● **Kutipan Teks**:

##########

Thursday, April 1, 2010

TERORISME DAN SMART POWER AS DI ASIA TENGGARA

Nibras Hanif

Dua bom tiba-tiba meledak di Jakarta ditengah tudingan keterlibatan asing atas dugaan kecurangan hasil pemilihan presiden tahun 2009. Beragam analisis berkembang namun beberapa pihak meminta peristiwa tersebut tidak dikaitkan dengan pilpres. Analisis yang masif memonopoli pemberitaan media menyatakan bahwa pelaku dan motif peristiwa peledakan bom di JW Marriot dan Ritz Carlton tidak berbeda dengan pengeboman yang terjadi sebelumnya yakni oleh kelompok Jama’ah Islamiyah. Segera respon dunia mengemuka. Pertemuan Menlu Asia di Pukhet Thailand yang diikuti AS mendorong lebih kuat kerjasama regional untuk melawan terorisme.1 Dr AC Manulang Pengamat Intelijen dan Militer, mantan Ka BAKIN menyatakan aksi terorisme adalah operasi intelijen dan fokus utama intelijen adalah kepentingan negara dan target yang harus dicapai dalam kerangka kepentingan negara, bukan kepentingan perseorangan. Masih menurut Manulang, saat ini Indonesia ada dalam grand strategy global Amerika Serikat (AS) yang mengusung neoliberalisme dan neokapitalisme sementara keduanya memiliki masalah dengan Islam yang kuat di Indonesia. Karenanya analisis seharusnya di tarik ke ranah tersebut.2

Menguatnya Kepentingan AS
Era baru pemerintahan AS di bawah kepemimpinan Obama menunjukkan menguatnya kepentingan AS di wilayah Asia Tenggara dan Indonesia khususnya. Kunjungan Menlu AS Hillary Clinton memilih Asia dan Indonesia sebagai tempat lawatan pertamanya merupakan salah satu buktinya.3
Secara geopolitik Asia Tenggara adalah jalur persimpangan (crossroad) antara konsentrasi industri, teknologi dan militer di Asia Timur laut dan sub benua India serta sumber minyak di Timur Tengah, Australia dan Pasifik Tenggara. Asia Tenggara juga memiliki proporsi tinggi dari perdagangan Jepang, Korea, Taiwan, Australia termasuk import minyak, transit dan jalur komunikasi laut di Asia Tenggara. Dari perspektif militer, jalur laut ini kritis bagi pergerakan angkatan bersenjata AS dari Pasifik Barat ke Samudera Hindia dan Teluk Persia. Adapun secara kultural, wilayah maritim Asia Tenggara adalah tempat berdiam bagi populasi muslim terbesar di dunia yang jumlahnya lebih dari 200 juta.

##########

● **Arahan Tugas a**: Tampilkan setiap baris catatan yang memuat kata "largest". Huruf besar dan kecil dibedakan.

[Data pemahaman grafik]
##########

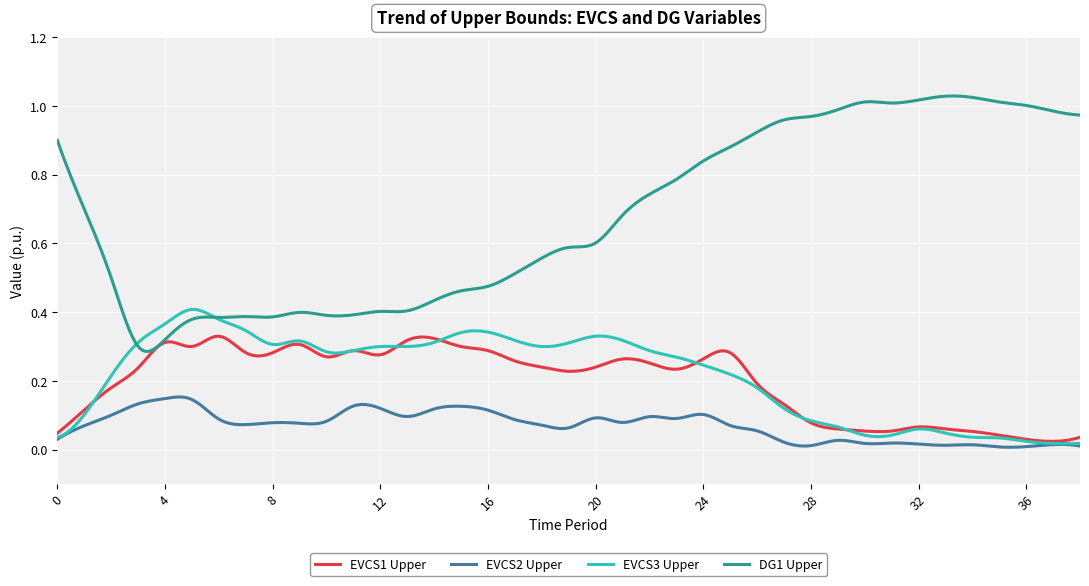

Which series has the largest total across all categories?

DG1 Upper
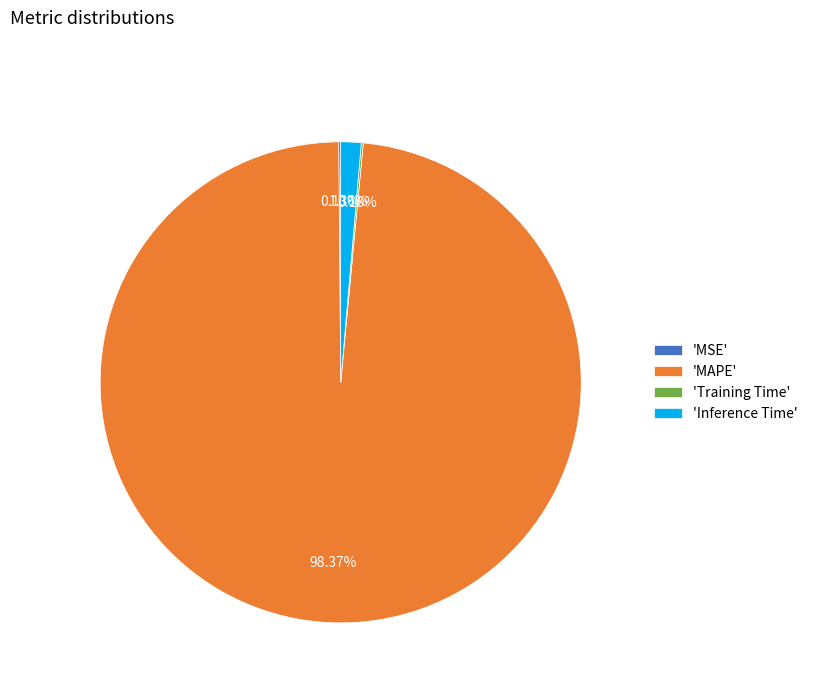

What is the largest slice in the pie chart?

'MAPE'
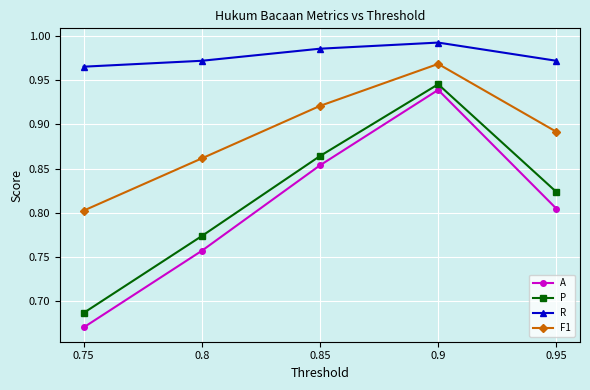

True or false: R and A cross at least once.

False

##########

● **Arahan Tugas b**: Berikan lanjutan tulisan tentang terorisme dan smart power AS di Asia Tenggara, dimulai setelah kalimat terakhirnya.

● **Jawaban a**:
Which series has the largest total across all categories?
What is the largest slice in the pie chart?

● **Jawaban b**:
AS sangat berkepentingan dengan suksesnya eksperimen demokrasi di Indonesia yang merupakan negeri muslim terbesar. Kesuksesan eksperimen demokrasi di Indonesia diharapkan akan menghapuskan opini bahwa demokrasi tidak kompatibel dengan kultur politik di negeri-negeri muslim. Sebelumnya eksperimen demokrasi AS di Irak, Afganistan dan negeri-negeri muslim lainnya menemui kegagalan. AS memerlukan succes story baru yang memberinya peluang untuk tetap menanamkan pengaruh dan meraih kepentingan-kepentingannya. Tak heran meski pejuangnya maupun pengamat dalam negeri menyebut demokrasi Indonesia tak pernah keluar dari watak prosedural semata toh Menlu Hillary Clinton memuji Indonesia sebagai negeri muslim demokratis terbesar yang layak menjadi model percontohan.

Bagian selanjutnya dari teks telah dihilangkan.